## What is being asked
Please write out the listing beneath this sentence exactly, from its first line to the line with "micrograph reveals immunohistochemistry", and stop there.

--*--

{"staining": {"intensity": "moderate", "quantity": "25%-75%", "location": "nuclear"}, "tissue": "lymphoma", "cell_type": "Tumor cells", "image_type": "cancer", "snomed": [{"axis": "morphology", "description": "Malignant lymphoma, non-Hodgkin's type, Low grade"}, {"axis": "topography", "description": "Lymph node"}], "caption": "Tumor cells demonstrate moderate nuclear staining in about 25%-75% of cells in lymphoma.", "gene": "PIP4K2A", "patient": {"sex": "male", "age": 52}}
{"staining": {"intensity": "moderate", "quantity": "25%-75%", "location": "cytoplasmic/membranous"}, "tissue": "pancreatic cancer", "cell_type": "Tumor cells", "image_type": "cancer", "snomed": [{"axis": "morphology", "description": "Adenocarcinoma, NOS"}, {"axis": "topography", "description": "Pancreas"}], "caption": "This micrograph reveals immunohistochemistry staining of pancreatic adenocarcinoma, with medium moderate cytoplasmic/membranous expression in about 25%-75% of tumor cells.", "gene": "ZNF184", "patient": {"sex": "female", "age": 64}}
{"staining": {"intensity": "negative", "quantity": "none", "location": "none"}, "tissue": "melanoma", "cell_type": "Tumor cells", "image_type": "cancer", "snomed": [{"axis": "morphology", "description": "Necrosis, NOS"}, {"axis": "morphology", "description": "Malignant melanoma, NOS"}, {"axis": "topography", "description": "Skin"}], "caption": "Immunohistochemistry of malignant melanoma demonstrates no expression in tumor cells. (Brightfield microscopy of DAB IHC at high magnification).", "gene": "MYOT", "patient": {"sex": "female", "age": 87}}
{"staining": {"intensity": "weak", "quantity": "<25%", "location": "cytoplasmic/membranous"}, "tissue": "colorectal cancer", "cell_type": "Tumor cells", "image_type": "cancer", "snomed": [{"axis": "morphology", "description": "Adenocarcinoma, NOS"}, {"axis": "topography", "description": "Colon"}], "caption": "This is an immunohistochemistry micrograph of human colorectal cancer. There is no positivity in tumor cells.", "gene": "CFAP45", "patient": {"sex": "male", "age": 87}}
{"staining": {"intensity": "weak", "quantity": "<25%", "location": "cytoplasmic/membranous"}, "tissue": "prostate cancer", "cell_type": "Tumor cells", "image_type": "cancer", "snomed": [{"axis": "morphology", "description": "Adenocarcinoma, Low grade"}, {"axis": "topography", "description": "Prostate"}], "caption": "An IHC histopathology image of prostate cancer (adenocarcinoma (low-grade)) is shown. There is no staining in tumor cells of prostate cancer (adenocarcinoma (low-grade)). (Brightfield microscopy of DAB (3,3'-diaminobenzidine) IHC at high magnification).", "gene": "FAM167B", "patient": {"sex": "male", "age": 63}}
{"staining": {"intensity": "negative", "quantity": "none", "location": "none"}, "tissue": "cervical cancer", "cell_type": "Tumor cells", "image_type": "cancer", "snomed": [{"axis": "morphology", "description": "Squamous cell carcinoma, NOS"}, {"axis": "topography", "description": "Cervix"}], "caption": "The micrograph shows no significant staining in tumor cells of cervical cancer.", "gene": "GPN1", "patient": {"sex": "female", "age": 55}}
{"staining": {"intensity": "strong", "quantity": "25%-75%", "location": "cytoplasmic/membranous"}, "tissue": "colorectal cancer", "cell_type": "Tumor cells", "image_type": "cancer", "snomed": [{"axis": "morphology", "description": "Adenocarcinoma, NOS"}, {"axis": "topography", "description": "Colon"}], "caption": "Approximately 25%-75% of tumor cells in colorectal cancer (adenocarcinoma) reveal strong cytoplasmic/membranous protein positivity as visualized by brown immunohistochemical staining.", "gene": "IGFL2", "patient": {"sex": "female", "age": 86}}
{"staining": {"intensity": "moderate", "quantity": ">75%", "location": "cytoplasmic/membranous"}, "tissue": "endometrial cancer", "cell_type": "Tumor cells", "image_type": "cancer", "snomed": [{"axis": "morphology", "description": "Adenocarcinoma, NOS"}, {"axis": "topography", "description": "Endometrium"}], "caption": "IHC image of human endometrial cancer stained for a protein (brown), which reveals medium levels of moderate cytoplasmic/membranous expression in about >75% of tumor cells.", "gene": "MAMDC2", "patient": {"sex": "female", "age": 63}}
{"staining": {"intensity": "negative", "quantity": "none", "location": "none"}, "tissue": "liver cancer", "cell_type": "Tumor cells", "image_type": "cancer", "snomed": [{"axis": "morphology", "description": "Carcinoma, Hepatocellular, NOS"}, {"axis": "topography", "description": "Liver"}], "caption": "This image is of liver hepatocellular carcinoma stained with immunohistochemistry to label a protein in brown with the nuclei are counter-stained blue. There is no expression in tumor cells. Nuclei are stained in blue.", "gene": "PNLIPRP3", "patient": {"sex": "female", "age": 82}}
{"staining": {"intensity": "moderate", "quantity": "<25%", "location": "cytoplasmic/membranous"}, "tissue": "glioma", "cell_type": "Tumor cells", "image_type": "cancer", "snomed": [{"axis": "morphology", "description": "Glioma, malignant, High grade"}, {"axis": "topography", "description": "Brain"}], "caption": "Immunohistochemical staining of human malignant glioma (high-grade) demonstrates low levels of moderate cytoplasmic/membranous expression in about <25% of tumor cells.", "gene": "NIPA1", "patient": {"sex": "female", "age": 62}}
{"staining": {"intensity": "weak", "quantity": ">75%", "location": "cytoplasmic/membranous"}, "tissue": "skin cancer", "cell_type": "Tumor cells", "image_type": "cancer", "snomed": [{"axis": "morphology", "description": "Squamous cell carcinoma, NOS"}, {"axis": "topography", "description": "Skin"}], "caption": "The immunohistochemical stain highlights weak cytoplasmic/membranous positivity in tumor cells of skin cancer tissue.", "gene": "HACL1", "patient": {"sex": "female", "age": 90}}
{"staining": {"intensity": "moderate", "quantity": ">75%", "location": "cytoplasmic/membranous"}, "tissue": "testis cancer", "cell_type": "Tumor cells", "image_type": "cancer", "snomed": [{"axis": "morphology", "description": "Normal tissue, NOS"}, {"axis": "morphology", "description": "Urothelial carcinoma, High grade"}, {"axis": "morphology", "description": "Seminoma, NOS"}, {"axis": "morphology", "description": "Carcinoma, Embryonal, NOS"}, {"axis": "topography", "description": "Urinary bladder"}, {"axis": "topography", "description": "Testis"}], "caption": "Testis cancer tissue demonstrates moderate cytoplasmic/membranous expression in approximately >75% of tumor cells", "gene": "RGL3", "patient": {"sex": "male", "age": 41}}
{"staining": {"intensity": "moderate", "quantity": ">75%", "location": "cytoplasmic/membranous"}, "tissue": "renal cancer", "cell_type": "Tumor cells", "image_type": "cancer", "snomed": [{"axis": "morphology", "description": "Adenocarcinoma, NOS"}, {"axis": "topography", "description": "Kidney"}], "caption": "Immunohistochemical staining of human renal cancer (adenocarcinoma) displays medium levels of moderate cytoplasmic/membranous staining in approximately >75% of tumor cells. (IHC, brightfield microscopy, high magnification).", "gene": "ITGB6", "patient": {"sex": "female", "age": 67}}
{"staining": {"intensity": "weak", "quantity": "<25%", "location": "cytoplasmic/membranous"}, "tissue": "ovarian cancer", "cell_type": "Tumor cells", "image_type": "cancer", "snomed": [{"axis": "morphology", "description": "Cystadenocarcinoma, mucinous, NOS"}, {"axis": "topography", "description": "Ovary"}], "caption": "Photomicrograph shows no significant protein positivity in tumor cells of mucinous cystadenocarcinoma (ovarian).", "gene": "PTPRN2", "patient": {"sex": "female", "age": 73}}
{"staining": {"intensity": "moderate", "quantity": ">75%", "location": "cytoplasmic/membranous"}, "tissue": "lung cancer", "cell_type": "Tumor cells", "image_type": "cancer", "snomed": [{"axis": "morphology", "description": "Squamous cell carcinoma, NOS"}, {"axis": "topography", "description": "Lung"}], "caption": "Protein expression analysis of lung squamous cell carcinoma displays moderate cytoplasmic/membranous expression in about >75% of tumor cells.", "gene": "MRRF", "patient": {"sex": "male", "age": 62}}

--*--

## Task result
{"staining": {"intensity": "moderate", "quantity": "25%-75%", "location": "nuclear"}, "tissue": "lymphoma", "cell_type": "Tumor cells", "image_type": "cancer", "snomed": [{"axis": "morphology", "description": "Malignant lymphoma, non-Hodgkin's type, Low grade"}, {"axis": "topography", "description": "Lymph node"}], "caption": "Tumor cells demonstrate moderate nuclear staining in about 25%-75% of cells in lymphoma.", "gene": "PIP4K2A", "patient": {"sex": "male", "age": 52}}
{"staining": {"intensity": "moderate", "quantity": "25%-75%", "location": "cytoplasmic/membranous"}, "tissue": "pancreatic cancer", "cell_type": "Tumor cells", "image_type": "cancer", "snomed": [{"axis": "morphology", "description": "Adenocarcinoma, NOS"}, {"axis": "topography", "description": "Pancreas"}], "caption": "This micrograph reveals immunohistochemistry staining of pancreatic adenocarcinoma, with medium moderate cytoplasmic/membranous expression in about 25%-75% of tumor cells.", "gene": "ZNF184", "patient": {"sex": "female", "age": 64}}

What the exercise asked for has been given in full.